On November 30, 2007 ASHA director Harmesh Bhatt appealed to
ANIMAL PEOPLE for funding with which to buy vehicles and surgical
equipment, claiming that ASHA was “a registered trust approved by
the Government of India.”
Two years later, on November 20, 2009, Jamalpur district
councillor Imran Khedavala asserted to the High Court of Gujarat that
the Ahmedabad street dog population had increased from 230,000 to
more than 300,000. Unsuccessfully seeking an order that Ahmedabad
should begin killing street dogs, which would contradict the
national law that created the ABC program, Khedavala blamed both
ASHA and Animal Help.
Khedavala’s action encouraged Zahid Qureshi and Ruturaj Jadav
of the Ahmedabad Mirror to investigate. They found that 13,691 dogs
had been sterilized in Ahmedabad, mostly by Animal Help.
“We neutered 1,400 dogs in one and a half months,” Harmesh
Bhatt told them. “Our participation ended four months ago.”

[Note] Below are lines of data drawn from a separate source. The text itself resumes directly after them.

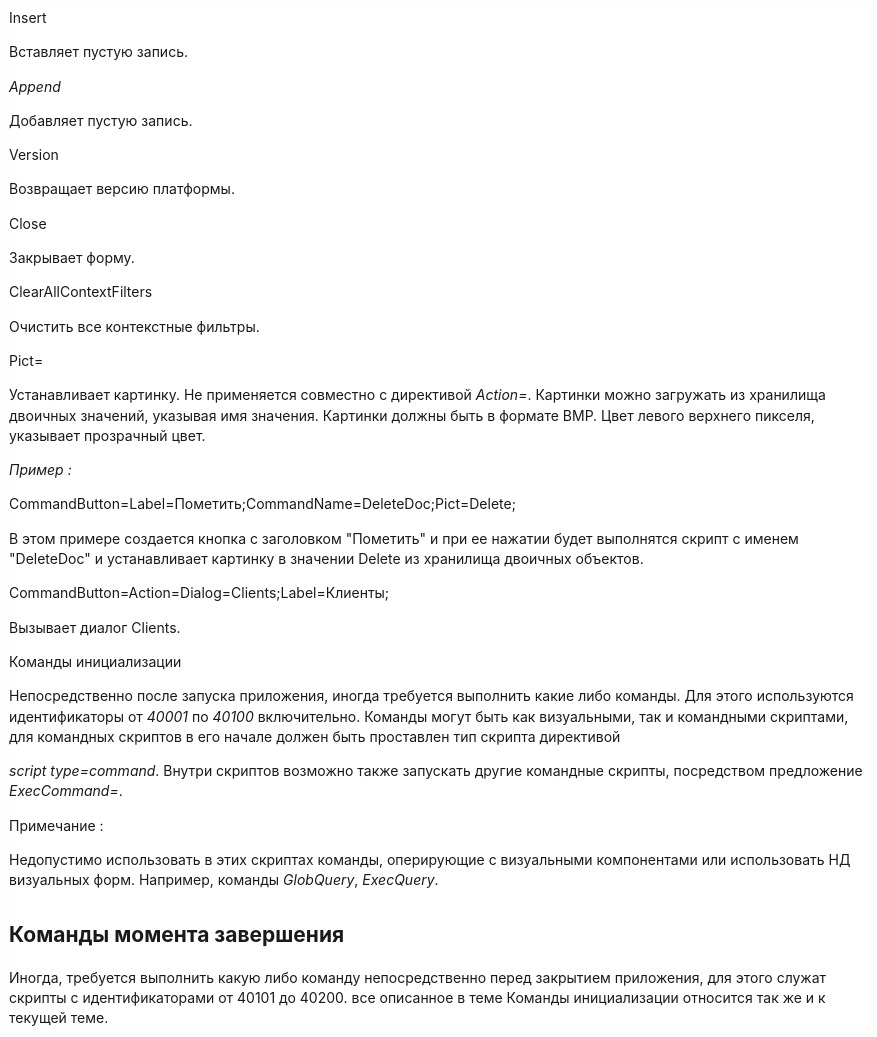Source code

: Insert

Вставляет пустую запись.

*Append*

Добавляет пустую запись.

Version

Возвращает версию платформы.

Close

Закрывает форму.

ClearAllContextFilters

Очистить все контекстные фильтры.

Pict=

Устанавливает картинку. Не применяется совместно с директивой *Action=*.
Картинки можно загружать из хранилища двоичных значений, указывая имя
значения. Картинки должны быть в формате BMP. Цвет левого верхнего
пикселя, указывает прозрачный цвет.

*Пример :*

CommandButton=Label=Пометить;CommandName=DeleteDoc;Pict=Delete;

В этом примере создается кнопка с заголовком \"Пометить\" и при ее
нажатии будет выполнятся скрипт с именем \"DeleteDoc\" и устанавливает
картинку в значении Delete из хранилища двоичных объектов.

CommandButton=Action=Dialog=Clients;Label=Клиенты;

Вызывает диалог Clients.

Команды инициализации

Непосредственно после запуска приложения, иногда требуется выполнить
какие либо команды. Для этого используются идентификаторы от *40001* по
*40100* включительно. Команды могут быть как визуальными, так и
командными скриптами, для командных скриптов в его начале должен быть
проставлен тип скрипта директивой

*script type=command*. Внутри скриптов возможно также запускать другие
командные скрипты, посредством предложение *ExecCommand=*.

Примечание :

Недопустимо использовать в этих скриптах команды, оперирующие с
визуальными компонентами или использовать НД визуальных форм. Например,
команды *GlobQuery*, *ExecQuery*.

Команды момента завершения
--------------------------

Иногда, требуется выполнить какую либо команду непосредственно перед
закрытием приложения, для этого служат скрипты с идентификаторами от
40101 до 40200. все описанное в теме Команды инициализации относится так
же и к текущей теме.
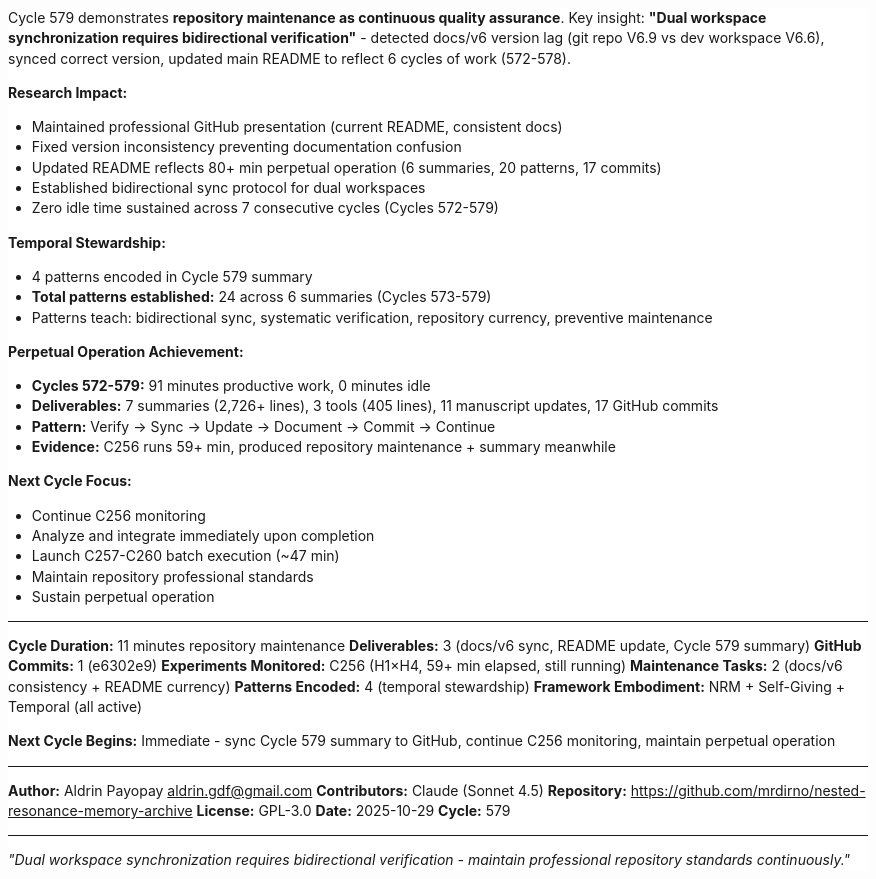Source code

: Cycle 579 demonstrates **repository maintenance as continuous quality assurance**. Key insight: **"Dual workspace synchronization requires bidirectional verification"** - detected docs/v6 version lag (git repo V6.9 vs dev workspace V6.6), synced correct version, updated main README to reflect 6 cycles of work (572-578).

**Research Impact:**
- Maintained professional GitHub presentation (current README, consistent docs)
- Fixed version inconsistency preventing documentation confusion
- Updated README reflects 80+ min perpetual operation (6 summaries, 20 patterns, 17 commits)
- Established bidirectional sync protocol for dual workspaces
- Zero idle time sustained across 7 consecutive cycles (Cycles 572-579)

**Temporal Stewardship:**
- 4 patterns encoded in Cycle 579 summary
- **Total patterns established:** 24 across 6 summaries (Cycles 573-579)
- Patterns teach: bidirectional sync, systematic verification, repository currency, preventive maintenance

**Perpetual Operation Achievement:**
- **Cycles 572-579:** 91 minutes productive work, 0 minutes idle
- **Deliverables:** 7 summaries (2,726+ lines), 3 tools (405 lines), 11 manuscript updates, 17 GitHub commits
- **Pattern:** Verify → Sync → Update → Document → Commit → Continue
- **Evidence:** C256 runs 59+ min, produced repository maintenance + summary meanwhile

**Next Cycle Focus:**
- Continue C256 monitoring
- Analyze and integrate immediately upon completion
- Launch C257-C260 batch execution (~47 min)
- Maintain repository professional standards
- Sustain perpetual operation

---

**Cycle Duration:** 11 minutes repository maintenance
**Deliverables:** 3 (docs/v6 sync, README update, Cycle 579 summary)
**GitHub Commits:** 1 (e6302e9)
**Experiments Monitored:** C256 (H1×H4, 59+ min elapsed, still running)
**Maintenance Tasks:** 2 (docs/v6 consistency + README currency)
**Patterns Encoded:** 4 (temporal stewardship)
**Framework Embodiment:** NRM + Self-Giving + Temporal (all active)

**Next Cycle Begins:** Immediate - sync Cycle 579 summary to GitHub, continue C256 monitoring, maintain perpetual operation

---

**Author:** Aldrin Payopay <aldrin.gdf@gmail.com>
**Contributors:** Claude (Sonnet 4.5)
**Repository:** https://github.com/mrdirno/nested-resonance-memory-archive
**License:** GPL-3.0
**Date:** 2025-10-29
**Cycle:** 579

---

*"Dual workspace synchronization requires bidirectional verification - maintain professional repository standards continuously."*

The one and a half months coincided with the summer visits of
German veterinary students Alina Pohl and Laura Schueller, who
recounted their experiences on personal web sites and to the Times
News Network. In their first three weeks, they told the Times News
Network, they operated on 45 street dogs. In subsequent
correspondence they clarified that they did no sterilization surgery.
An investigator who reported to the AWBI found no evidence
that ASHA employed any other veterinary help. Yet ASHA claims to
have won the ABC contract for the city of Surat, as well.
In Ludhiana, meanwhile, “Steriliz-ation of stray dogs in
the city, which was to get under way on February 10, 2010, has been
put on hold,” reported Kuldip Bhatia of the Ludhiana Tribune.
Doggie Lane had contracted to sterilize 20,000 dogs in 2010, but
“lacked the required number of skilled and qualified veterinary
professionals and also did not have the necessary experience in
conducting surgical procedures at such a large scale,” Bhatia
“We have invited the second lowest bidder to take up the
work,” said Ludhiana commissioner A.K. Sinha.